The -stdpar
option of nvfortran generates code from OpenACC regions, although no -acc
option is specified. I have a test code using three different kinds of parallelization methods:
program test
integer, parameter :: N = 1000
integer, dimension(N) :: x
integer :: i
!$omp target teams distribute parallel do
do i = 1, N
x(i) = 1
end do
!$acc parallel loop
do i = 1, N
x(i) = 1
end do
do concurrent (i=1:n)
x(i) = 1
end do
print *, x(1), x(N/2)
end program test
The print statements are apparently necessary to avoid the loops to be optimized away. I compile it in three different ways:
(ninja) [cweiss@gpu001 tmp]$ nvfortran -stdpar=gpu -Minfo=all test_stdpar.f90 -o test.x
test:
7, Recognized memory set idiom
11, Generating NVIDIA GPU code
12, !$acc loop gang, vector(128) ! blockidx%x threadidx%x
11, Generating implicit copyout(x(:)) [if not already present]
16, Generating NVIDIA GPU code
16, Loop parallelized across CUDA thread blocks, CUDA threads(128) blockidx%x threadidx%x
16, Generating implicit copyout(x(:)) [if not already present]
(ninja) [cweiss@gpu001 tmp]$ nvfortran -acc=gpu -Minfo=all test_stdpar.f90 -o test.x
test:
7, Recognized memory set idiom
11, Generating NVIDIA GPU code
12, !$acc loop gang, vector(128) ! blockidx%x threadidx%x
11, Generating implicit copyout(x(:)) [if not already present]
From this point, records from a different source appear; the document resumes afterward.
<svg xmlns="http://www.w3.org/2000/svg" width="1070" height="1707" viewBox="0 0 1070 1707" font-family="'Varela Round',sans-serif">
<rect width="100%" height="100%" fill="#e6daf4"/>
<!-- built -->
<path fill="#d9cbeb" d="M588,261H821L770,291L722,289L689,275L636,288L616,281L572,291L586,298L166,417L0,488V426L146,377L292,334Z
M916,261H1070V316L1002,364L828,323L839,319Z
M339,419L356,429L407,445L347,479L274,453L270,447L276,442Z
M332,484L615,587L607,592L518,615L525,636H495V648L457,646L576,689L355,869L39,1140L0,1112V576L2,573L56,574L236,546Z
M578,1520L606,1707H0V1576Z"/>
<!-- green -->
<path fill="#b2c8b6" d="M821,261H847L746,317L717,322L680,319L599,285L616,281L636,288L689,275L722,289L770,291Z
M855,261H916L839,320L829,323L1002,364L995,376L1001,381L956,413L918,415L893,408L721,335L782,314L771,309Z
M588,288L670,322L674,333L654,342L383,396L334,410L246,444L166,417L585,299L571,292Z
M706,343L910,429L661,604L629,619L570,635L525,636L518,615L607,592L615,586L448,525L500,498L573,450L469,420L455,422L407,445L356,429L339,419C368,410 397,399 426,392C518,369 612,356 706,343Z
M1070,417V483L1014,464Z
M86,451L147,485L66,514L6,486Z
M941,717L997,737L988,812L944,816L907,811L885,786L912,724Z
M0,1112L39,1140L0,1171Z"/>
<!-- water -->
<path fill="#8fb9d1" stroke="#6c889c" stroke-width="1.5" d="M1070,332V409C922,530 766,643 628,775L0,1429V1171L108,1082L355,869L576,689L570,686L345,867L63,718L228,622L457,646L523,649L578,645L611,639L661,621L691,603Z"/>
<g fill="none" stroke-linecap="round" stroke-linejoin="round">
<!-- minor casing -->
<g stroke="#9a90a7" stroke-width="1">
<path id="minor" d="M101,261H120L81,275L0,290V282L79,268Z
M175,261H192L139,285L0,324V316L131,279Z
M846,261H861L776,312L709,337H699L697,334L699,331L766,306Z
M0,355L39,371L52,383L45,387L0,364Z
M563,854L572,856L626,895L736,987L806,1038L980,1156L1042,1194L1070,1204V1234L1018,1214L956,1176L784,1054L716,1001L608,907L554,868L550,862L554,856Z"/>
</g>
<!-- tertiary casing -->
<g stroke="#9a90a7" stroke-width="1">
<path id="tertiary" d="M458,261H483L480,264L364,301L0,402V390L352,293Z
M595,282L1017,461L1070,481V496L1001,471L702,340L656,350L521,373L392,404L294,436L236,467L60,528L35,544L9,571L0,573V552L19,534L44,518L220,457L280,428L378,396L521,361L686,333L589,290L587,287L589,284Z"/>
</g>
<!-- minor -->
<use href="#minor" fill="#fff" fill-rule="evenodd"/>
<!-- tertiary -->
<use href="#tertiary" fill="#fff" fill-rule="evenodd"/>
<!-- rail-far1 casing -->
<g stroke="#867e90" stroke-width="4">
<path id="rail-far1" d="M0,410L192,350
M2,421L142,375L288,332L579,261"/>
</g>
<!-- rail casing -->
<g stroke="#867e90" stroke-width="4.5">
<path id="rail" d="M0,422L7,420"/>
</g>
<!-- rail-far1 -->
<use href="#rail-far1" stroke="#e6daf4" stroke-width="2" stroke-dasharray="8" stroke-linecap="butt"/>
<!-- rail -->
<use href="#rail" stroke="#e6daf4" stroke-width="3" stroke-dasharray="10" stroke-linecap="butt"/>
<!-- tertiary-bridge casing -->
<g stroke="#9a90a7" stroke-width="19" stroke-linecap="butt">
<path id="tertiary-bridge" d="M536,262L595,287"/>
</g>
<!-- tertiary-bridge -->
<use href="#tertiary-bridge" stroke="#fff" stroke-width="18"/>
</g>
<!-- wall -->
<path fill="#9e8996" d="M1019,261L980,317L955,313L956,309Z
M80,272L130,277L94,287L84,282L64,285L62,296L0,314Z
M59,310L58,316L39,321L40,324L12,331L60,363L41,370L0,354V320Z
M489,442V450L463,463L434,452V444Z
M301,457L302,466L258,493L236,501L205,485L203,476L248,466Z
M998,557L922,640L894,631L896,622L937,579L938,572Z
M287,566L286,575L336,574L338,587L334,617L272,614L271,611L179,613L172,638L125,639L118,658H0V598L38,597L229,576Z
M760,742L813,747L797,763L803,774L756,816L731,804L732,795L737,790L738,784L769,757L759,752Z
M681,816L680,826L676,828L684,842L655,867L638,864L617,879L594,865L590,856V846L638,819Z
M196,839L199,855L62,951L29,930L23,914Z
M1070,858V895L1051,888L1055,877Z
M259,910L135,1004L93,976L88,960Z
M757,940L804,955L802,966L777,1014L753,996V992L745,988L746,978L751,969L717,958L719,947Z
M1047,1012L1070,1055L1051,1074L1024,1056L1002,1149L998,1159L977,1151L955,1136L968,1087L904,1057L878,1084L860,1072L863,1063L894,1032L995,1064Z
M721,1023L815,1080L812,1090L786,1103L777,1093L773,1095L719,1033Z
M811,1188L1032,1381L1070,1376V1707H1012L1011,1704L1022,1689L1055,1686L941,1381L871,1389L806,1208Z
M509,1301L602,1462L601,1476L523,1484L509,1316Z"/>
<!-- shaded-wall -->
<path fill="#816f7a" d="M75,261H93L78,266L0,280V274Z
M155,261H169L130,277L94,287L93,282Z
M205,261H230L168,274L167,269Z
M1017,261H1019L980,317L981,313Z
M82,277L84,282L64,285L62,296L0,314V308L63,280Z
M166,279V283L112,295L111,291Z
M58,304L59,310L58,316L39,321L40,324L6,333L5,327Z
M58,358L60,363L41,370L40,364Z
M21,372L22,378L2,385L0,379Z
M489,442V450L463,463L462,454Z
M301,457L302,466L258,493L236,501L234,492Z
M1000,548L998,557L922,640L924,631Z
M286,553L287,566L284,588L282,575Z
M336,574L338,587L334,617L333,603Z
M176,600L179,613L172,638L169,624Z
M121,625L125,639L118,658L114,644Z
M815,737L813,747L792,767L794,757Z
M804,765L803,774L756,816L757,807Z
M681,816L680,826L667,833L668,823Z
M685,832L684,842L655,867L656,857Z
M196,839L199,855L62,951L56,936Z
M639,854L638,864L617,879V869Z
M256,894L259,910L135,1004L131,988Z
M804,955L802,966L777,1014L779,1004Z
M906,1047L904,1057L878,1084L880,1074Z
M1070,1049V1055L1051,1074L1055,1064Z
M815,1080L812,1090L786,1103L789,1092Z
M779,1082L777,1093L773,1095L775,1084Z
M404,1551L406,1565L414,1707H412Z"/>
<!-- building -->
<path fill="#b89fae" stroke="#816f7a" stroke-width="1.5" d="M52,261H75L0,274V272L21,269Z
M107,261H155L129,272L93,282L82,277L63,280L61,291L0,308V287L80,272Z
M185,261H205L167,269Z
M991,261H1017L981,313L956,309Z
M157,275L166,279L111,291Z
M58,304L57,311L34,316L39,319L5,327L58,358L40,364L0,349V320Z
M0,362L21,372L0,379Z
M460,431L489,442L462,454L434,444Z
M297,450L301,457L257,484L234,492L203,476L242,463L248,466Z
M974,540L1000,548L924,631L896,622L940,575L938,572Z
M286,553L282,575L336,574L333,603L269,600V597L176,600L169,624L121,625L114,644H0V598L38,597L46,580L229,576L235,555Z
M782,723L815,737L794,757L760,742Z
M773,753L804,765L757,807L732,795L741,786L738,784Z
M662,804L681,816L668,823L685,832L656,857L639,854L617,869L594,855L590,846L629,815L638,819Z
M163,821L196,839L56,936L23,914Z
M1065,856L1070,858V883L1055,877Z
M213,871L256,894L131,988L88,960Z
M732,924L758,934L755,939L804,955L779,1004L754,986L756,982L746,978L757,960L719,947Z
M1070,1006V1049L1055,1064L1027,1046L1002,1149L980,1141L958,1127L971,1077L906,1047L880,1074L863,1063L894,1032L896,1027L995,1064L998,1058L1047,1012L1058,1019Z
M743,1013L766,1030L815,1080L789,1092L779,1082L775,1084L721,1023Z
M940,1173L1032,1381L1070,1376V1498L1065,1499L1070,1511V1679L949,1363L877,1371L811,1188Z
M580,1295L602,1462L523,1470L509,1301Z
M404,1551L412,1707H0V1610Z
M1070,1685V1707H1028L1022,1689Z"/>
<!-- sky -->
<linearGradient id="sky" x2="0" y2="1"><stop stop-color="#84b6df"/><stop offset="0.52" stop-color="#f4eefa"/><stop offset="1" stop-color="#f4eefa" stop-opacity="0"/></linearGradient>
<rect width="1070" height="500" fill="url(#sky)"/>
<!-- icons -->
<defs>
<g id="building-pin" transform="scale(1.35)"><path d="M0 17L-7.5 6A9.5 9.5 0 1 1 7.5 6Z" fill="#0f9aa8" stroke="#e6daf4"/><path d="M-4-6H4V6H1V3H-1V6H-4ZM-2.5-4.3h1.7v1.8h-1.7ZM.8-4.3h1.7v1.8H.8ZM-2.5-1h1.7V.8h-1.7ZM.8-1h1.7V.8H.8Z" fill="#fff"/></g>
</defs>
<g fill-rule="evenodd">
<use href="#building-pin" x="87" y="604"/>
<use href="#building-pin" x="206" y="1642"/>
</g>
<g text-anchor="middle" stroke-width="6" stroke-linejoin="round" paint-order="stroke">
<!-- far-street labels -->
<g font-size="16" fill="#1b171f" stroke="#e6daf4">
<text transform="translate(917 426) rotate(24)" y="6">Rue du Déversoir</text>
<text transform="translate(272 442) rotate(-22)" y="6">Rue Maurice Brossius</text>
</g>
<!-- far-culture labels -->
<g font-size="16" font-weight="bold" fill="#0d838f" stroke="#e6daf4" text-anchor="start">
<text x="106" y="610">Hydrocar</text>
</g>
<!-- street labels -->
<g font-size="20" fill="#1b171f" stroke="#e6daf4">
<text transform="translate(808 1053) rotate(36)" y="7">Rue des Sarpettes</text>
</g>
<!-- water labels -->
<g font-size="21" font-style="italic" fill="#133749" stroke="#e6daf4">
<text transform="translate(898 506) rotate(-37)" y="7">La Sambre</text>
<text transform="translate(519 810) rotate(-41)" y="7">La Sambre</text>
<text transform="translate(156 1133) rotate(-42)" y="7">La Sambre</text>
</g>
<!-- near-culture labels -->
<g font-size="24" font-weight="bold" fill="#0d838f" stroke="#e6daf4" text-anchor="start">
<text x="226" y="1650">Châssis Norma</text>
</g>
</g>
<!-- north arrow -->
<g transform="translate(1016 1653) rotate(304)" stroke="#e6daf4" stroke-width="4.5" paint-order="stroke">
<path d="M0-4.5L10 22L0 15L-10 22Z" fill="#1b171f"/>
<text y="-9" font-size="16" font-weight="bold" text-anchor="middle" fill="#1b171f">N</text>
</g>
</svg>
(ninja) [cweiss@gpu001 tmp]$ nvfortran -mp=gpu -Minfo=all test_stdpar.f90 -o test.x
test:
6, !$omp target teams distribute parallel do
6, Generating "nvkernel_MAIN__F1L6_2" GPU kernel
6, Generating implicit map(tofrom:x(:))
As a reference, the compilation with neither of these options yields no output from -Minfo
.
The compilation with -stdpar
should only address the last loop, but -Minfo
shows that also the second one is used to generate OpenACC code. On the other hand, -acc=gpu
behaves as expected. However, both compilations give the message Recognized memory set idiom
for the OpenMP region, which does not happen in the pure CPU build. Finally, the OpenMP compilation is not conspicuous.
According to my understanding, -stdpar=gpu
should leave the OpenACC regions unaffected, or do I understand it wrong?